MANILA, Philippines – The NCAA, the oldest collegiate league in the Philippines, has recently come under fire for its decision to bar foreign student-athletes from playing in two years' time.
The league confirmed last week that by the year 2020, foreign student-athletes – commonly referred to as "imports" – will no longer be allowed to play, regardless of their eligibility status. Foreign players can only suit up until Season 95.
The decision has been widely debated, with former University of Perpetual Help big man Bright Akhuetie among those who questioned the NCAA's move. "How do you expect to make your bigs better and prepare them to standout against the world?" he tweeted recently.

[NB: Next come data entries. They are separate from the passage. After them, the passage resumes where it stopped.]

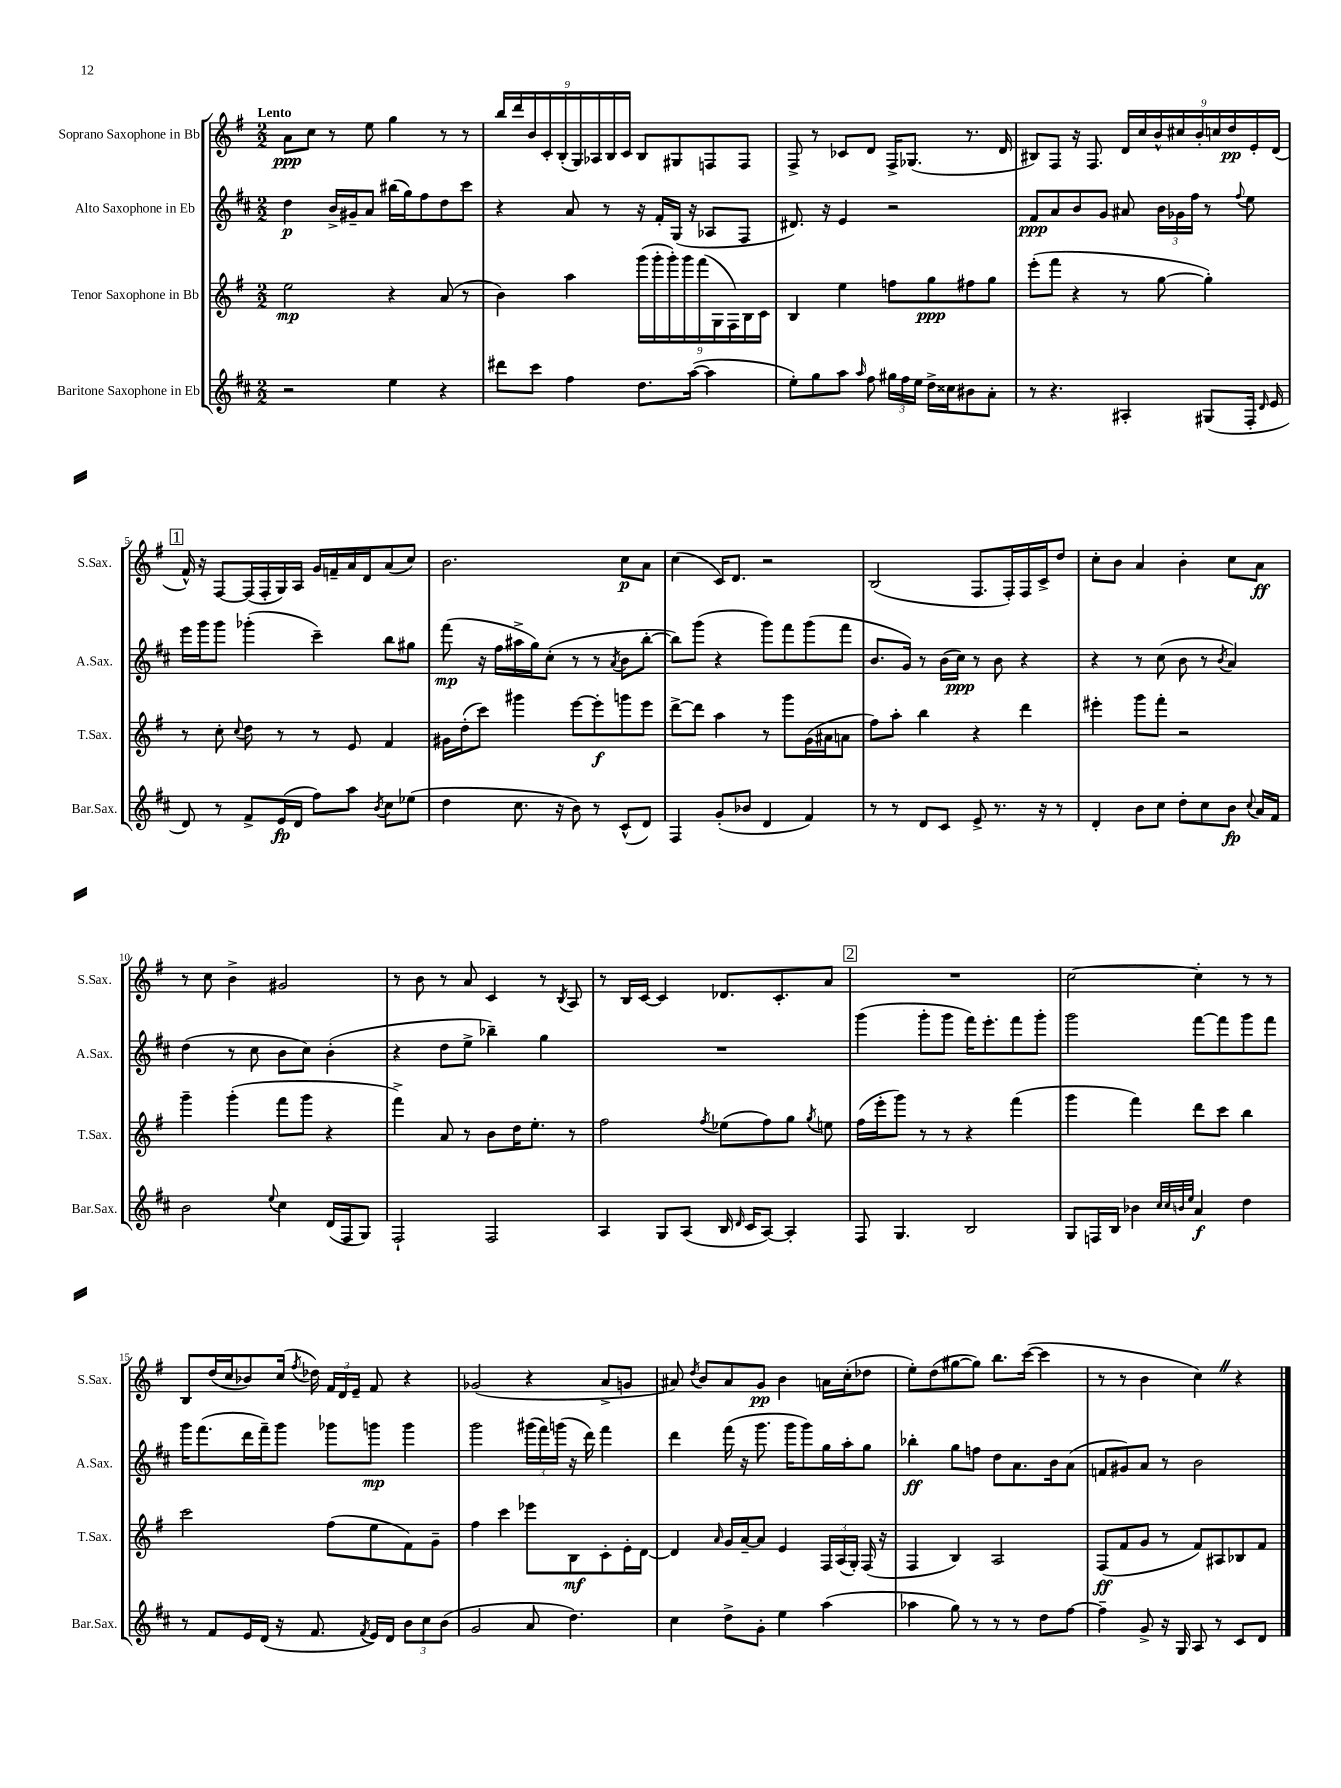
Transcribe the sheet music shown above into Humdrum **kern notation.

**kern	**kern	**kern	**kern
*staff4	*staff3	*staff2	*staff1
*clefG2	*clefG2	*clefG2	*clefG2
*k[f#c#]	*k[f#]	*k[f#c#]	*k[f#]
*M2/2	*M2/2	*M2/2	*M2/2
2r	2ee	4dd	8a
.	.	.	8cc
.	.	16b^	8r
.	.	16g#~	.
.	.	8a	8ee
4ee	4r	(16bb#	4gg
.	.	16gg)	.
.	.	8ff#	.
4r	(8a	8dd	8r
.	8r	8ccc#	8r
=	=	=	=
8ddd#	4b)	4r	18bb
.	.	.	18ddd
.	.	.	18b
8ccc#	.	.	.
.	.	.	18c'
.	.	.	(18B'
4ff#	4aa	8a	.
.	.	.	18G)
.	.	.	18A-
.	.	8r	.
.	.	.	18B
.	.	.	18c
8.dd	(18ggg	16r	8B
.	18ggg'	.	.
.	.	16f#'	.
.	18ggg')	.	.
.	.	(16G	8G#
.	18ggg	.	.
([16aa	.	16r	.
.	(18fff#	.	.
4aa]	.	8A-	8F
.	18G	.	.
.	18F#)	.	.
.	.	8F#	8F
.	18B	.	.
.	18c	.	.
=	=	=	=
8ee')	4B	8.d#)	8F#^
8gg	.	.	8r
.	.	16r	.
8aa	4ee	4e	8c-
16qqaa	.	.	.
8ff#	.	.	8d
24gg#	8ff	2r	16F#^
24ff#	.	.	.
.	.	.	(8.G-
24ee	.	.	.
16dd^	8gg	.	.
16cc##	.	.	.
8b#	8ff#	.	8.r
8a'	8gg	.	.
.	.	.	16d
=	=	=	=
8r	(8eee'	8f#	8B#)
4.r	8fff#	8a	8F#
.	4r	8b	16r
.	.	.	8.F#
.	.	8g	.
4A#'	8r	8a#	18d
.	.	.	18cc
.	.	.	18b^^
.	[8gg	24b	.
.	.	24g-	18cc#
.	.	24ff#	.
.	.	.	18b'
(8G#	4gg'])	8r	.
.	.	.	18cc
.	.	.	18dd
.	.	8qqff#	.
16F#'	.	8ee	.
.	.	.	18e'
16qqd	.	.	.
16e	.	.	.
.	.	.	(18d
=	=	=	=
8d)	8r	16eee	16f#^^)
.	.	16ggg	16r
8r	8cc'	8ggg	[8F#
.	8qqcc	.	.
8f#^	8dd	(4ggg-'	(16F#]
.	.	.	16F#'
(16e	8r	.	16G)
16d	.	.	16A
8ff#)	8r	4ccc#~)	16g
.	.	.	16f~
8aa	8e	.	16a
.	.	.	16d
8qb	.	.	.
8cc#	4f#	8bb	(8a
(8ee-	.	8gg#	8cc)
=	=	=	=
4dd	16g#	(8fff#	2.b
.	(16dd'	.	.
.	8ccc)	16r	.
.	.	16ff#	.
8.cc#	4ggg#	16aa#^	.
.	.	16gg)	.
.	.	(8cc#'	.
16r	.	.	.
8b)	[8eee	8r	.
8r	8eee']	8r	.
.	.	8qa	.
(8c#^^	8ggg	8b	8cc
8d)	8eee	[8bb'	8a
=	=	=	=
4F#	[8ddd^	8bb])	(4cc
.	8ddd]	(8ggg	.
(8g'	4aa	4r	16c)
.	.	.	8.d
8b-	.	.	.
4d	8r	8ggg)	2r
.	8ggg	8fff#	.
4f#)	(16g	(8ggg	.
.	16a#	.	.
.	8a	8fff#	.
=	=	=	=
8r	8ff#)	8.b	(2B
8r	8aa'	.	.
.	.	16g)	.
8d	4bb	8r	.
8c#	.	(16b	.
.	.	16cc#)	.
8e^	4r	8r	8.F#
8.r	.	8b	.
.	.	.	16F#')
.	4ddd	4r	16F#
16r	.	.	16c^
8r	.	.	8dd
=	=	=	=
4d'	4eee#'	4r	8cc'
.	.	.	8b
8b	8ggg	8r	4a
8cc#	8fff#'	(8cc#	.
8dd'	2r	8b	4b'
8cc#	.	8r	.
.	.	8qb	.
8b	.	4a)	8cc
8qqcc#	.	.	.
16a	.	.	8a
16f#	.	.	.
=	=	=	=
2b	4ggg~	(4dd	8r
.	.	.	8cc
.	(4ggg'	8r	4b^
.	.	8cc#	.
8qqee	.	.	.
4cc#	8fff#	8b	2g#
.	8ggg	8cc#)	.
(16d	4r	(4b'	.
16F#	.	.	.
8G)	.	.	.
=	=	=	=
2F#`	4fff#^)	4r	8r
.	.	.	8b
.	8a	8dd	8r
.	8r	8ee^	8a
2F#	8b	4bb-~)	4c
.	16dd	.	.
.	8.ee'	.	.
.	.	4gg	8r
.	.	.	8qB
.	8r	.	8A
=	=	=	=
4A	2ff#	1r	8r
.	.	.	16B
.	.	.	[16c
8G	.	.	4c]
(8A	.	.	.
.	8qff#	.	.
16B	(8ee-	.	8.d-
16qqd	.	.	.
16c#	.	.	.
[8A)	8ff#)	.	.
.	.	.	8.c'
4A']	8gg	.	.
.	8qgg	.	.
.	8ee	.	8a
=	=	=	=
8F#	(16ff#	(4ggg	1r
.	16eee'	.	.
4.G	8ggg)	.	.
.	8r	8ggg'	.
.	8r	8ggg	.
2B	4r	16fff#)	.
.	.	8.eee'	.
.	(4fff#	8fff#	.
.	.	8ggg'	.
=	=	=	=
8G	4ggg	2ggg	[2cc
16F	.	.	.
16B	.	.	.
4b-	4fff#)	.	.
32qqcc#	.	.	.
32qqcc#	.	.	.
32qqb	.	.	.
32qqee	.	.	.
4a	8ddd	[8fff#	4cc']
.	8ccc	8fff#]	.
4dd	4bb	8ggg	8r
.	.	8fff#	8r
=	=	=	=
8r	2ccc	16ggg	8B
.	.	(8.fff#	.
8f#	.	.	(16dd
.	.	.	16cc
16e	.	16ddd	8b-)
(16d	.	16fff#~)	.
16r	.	8ggg	(16cc
.	.	.	8qff#
8.f#	.	.	16dd-)
.	(8ff#	8ggg-	24f#
.	.	.	24d
.	.	.	24e~
8qf#	.	.	.
16e)	8ee	8ggg	8f#
16d	.	.	.
12b	8f#)	4ggg	4r
12cc#	.	.	.
.	8g~	.	.
(12b	.	.	.
=	=	=	=
2g	4ff#	2ggg	(2g-
.	4ccc	.	.
8a	8eee-	(24ggg#	4r
.	.	24fff#)	.
.	.	(24ggg	.
4.dd)	8B	16r	.
.	.	16ddd)	.
.	8c'	4fff#	8a^
.	16e'	.	8g
.	[16d	.	.
=	=	=	=
4cc#	4d]	4ddd	8a#)
.	.	.	8qdd
.	.	.	8b
.	16qqa	.	.
8dd^	16g	(16fff#	8a#
.	[16a~	16r	.
8g'	8a]	8.ggg	8g
4ee	4e	.	4b
.	.	16ggg	.
.	.	8ggg)	.
(4aa	24F#	16gg	16a
.	(24A	.	.
.	.	16aa'	(16cc'
.	24G')	.	.
.	(16F#	8gg	8dd-
.	16r	.	.
=	=	=	=
4aa-	4F#	4bb-'	8ee')
.	.	.	(8dd
8gg)	4B)	8gg	[8gg#
8r	.	8ff	8gg#])
8r	2A	8dd	8.bb
8r	.	8.a	.
.	.	.	([16ccc
8dd	.	.	4ccc]
.	.	16b	.
[8ff#	.	(8a	.
=	=	=	=
4ff#~]	(8F#	8f	8r
.	8f#	8g#)	8r
8g^	8g	8a	4b
16r	8r	8r	.
16G	.	.	.
8A	8f#)	2b	4cc)
8r	8A#	.	.
8c#	8B-	.	4r
8d	8f#	.	.
==	==	==	==
*-	*-	*-	*-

Just on Monday, San Miguel Beer point guard Chris Ross lashed out at what he felt was an unfair rule. "I guess the President of the United States made discrimination and racism okay everywhere," tweeted Ross while quoting an article referring to the new NCAA standard.
Add former Colegio de San Juan de Letran big man and current Rain or Shine star Raymond Almazan to the list of personalities who do not exactly support the move.

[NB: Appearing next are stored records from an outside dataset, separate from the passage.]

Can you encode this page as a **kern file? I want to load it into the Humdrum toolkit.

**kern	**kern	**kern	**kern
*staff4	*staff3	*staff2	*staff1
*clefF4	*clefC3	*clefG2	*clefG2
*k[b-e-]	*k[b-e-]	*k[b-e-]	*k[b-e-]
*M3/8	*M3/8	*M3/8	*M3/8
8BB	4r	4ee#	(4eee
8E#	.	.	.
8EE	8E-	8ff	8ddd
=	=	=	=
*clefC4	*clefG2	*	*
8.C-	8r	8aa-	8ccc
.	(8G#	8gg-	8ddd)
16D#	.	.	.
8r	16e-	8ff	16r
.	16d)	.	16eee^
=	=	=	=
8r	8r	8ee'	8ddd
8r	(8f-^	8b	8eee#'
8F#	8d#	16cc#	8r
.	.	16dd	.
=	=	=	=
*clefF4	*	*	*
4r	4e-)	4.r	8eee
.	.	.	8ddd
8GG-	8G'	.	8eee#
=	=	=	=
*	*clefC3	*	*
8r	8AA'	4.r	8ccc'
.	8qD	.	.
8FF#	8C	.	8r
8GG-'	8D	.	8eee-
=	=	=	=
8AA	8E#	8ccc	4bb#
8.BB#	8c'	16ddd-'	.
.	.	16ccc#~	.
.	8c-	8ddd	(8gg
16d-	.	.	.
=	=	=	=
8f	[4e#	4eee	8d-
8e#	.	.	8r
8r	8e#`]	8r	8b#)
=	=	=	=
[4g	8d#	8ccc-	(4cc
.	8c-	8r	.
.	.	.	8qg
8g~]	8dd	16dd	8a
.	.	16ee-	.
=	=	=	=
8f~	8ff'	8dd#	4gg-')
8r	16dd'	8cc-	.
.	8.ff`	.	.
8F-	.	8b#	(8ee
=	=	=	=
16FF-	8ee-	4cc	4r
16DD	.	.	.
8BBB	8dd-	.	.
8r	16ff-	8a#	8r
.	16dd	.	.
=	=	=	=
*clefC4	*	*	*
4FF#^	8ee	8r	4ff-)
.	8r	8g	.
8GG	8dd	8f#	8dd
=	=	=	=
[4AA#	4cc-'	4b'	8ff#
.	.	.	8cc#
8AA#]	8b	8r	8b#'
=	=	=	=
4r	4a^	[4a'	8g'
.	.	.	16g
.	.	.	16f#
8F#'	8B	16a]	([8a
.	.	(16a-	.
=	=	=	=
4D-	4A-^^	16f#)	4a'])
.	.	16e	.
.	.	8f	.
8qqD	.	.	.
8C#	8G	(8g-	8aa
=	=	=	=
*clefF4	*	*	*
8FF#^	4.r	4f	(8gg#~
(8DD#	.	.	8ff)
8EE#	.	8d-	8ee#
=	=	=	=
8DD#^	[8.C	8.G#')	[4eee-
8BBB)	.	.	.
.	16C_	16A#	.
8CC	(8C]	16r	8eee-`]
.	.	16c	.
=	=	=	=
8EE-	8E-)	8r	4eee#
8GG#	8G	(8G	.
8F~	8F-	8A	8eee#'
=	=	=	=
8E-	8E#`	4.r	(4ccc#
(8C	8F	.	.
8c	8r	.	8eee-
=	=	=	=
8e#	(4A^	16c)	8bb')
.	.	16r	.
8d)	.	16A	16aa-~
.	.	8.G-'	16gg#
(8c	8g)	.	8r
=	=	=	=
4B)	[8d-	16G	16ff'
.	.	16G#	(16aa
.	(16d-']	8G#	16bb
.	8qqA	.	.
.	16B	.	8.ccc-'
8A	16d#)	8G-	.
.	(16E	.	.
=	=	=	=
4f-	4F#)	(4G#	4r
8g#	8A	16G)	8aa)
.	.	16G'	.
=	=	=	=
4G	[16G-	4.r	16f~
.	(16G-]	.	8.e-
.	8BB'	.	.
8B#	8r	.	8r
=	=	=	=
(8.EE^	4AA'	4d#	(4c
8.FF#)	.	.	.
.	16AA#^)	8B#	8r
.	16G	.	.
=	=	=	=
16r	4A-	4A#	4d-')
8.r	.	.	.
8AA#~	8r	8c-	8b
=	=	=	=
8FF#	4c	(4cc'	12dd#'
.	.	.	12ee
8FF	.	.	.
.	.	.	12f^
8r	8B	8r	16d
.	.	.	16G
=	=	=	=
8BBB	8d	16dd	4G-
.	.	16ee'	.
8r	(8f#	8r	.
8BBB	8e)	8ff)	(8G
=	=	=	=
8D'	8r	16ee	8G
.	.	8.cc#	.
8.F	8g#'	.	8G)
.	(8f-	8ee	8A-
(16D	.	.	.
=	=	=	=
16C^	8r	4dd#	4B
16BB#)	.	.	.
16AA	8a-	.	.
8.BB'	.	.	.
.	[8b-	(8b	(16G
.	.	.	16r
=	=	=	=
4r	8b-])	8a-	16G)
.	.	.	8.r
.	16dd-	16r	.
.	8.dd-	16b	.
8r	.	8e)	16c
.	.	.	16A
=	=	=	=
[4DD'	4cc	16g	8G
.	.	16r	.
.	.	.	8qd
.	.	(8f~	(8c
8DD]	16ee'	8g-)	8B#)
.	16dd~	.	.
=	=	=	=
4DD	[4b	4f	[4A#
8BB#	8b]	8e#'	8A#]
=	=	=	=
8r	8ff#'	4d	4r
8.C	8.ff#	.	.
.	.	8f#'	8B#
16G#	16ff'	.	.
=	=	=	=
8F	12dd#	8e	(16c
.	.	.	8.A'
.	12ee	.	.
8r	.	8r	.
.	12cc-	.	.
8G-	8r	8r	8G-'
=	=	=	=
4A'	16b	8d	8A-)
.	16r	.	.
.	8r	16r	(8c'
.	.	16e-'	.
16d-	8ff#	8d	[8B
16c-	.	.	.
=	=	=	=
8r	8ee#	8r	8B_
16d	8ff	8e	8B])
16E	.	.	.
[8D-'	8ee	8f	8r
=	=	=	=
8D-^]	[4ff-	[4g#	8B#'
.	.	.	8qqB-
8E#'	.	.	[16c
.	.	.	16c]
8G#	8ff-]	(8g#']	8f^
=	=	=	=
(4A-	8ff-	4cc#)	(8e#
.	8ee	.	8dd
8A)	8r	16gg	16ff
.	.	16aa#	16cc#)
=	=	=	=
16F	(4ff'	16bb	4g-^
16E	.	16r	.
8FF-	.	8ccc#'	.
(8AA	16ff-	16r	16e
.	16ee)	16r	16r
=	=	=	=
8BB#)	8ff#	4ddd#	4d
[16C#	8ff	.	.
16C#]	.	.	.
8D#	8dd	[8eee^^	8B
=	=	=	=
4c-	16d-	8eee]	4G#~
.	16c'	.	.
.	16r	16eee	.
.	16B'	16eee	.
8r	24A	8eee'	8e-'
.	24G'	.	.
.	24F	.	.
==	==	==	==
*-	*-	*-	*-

Almazan was the NCAA's Most Valuable Player in Season 89, and helped Letran advance to the finals in both Seasons 88 and 89. They were beaten in both instances by a San Beda University squad that was anchored by Nigerian center Ola Adeogun.
Yet Almazan holds no ill will towards Adeogun, nor any of the foreign big men he battled with in college. Instead, he credits them for helping him develop into the player that he is now.
"Malaking bagay na nakalaro (ako) ng imports like sila Happi," said Almazan, referring to Cedric Happi Boube of Emilio Aguinaldo College.
He pointed out that playing against "imports" in college greatly prepared him for the PBA, where he has to battle foreign reinforcements in two out of three conferences.
"Katulad ngayon sa PBA, may dalawang conference na may bantayan ka na import, so 'di ka na maninibago," said Almazan. "Para sa akin, wala naman akong nakikitang mali doon."
Perhaps the biggest issue held against foreign student-athletes – particularly the big men – is that they take away roster spots that can go to Filipino players.
Almazan played for a school that has never featured an "import," but even he still had to wait his turn before getting his minutes despite not competing for time with a foreign player.
"May mga nagsasabi na mga tao na nasasabi mo lang na gusto mo, kasi nagagamit ka," said Almazan. "Hindi eh – nabangko din ako ng two years."
"Naghintay ako ng chance ko," he stressed. "Kaya hindi mo pwedeng sabihin na nasasapawan 'yung talent mo."
Moreover, Almazan believes that this is a dangerous mindset for Filipino players – to think that "imports" are stealing roster spots that are rightfully theirs.
"Kailangan, trabahuhin mo," said Almazan, who also earned a pair of Defensive Player of the Year trophies during his stint with the Knights.
"Siyempre, 'pag alam mong may import 'yung kalaban, ibigay mo 'yung best mo, na iba 'yung Pinoy maglaro," he added.
Almazan does have one suggestion, however.
"Sa akin lang siguro, 'yung height limit lang siguro," he said. "'Yun lang para sa mga imports."
Several imports – including San Beda's Donald Tankoua – can still play in the NCAA Season 94 tournament when it opens on July 7. Season 95, however, marks the last year that foreign players can suit up in the league.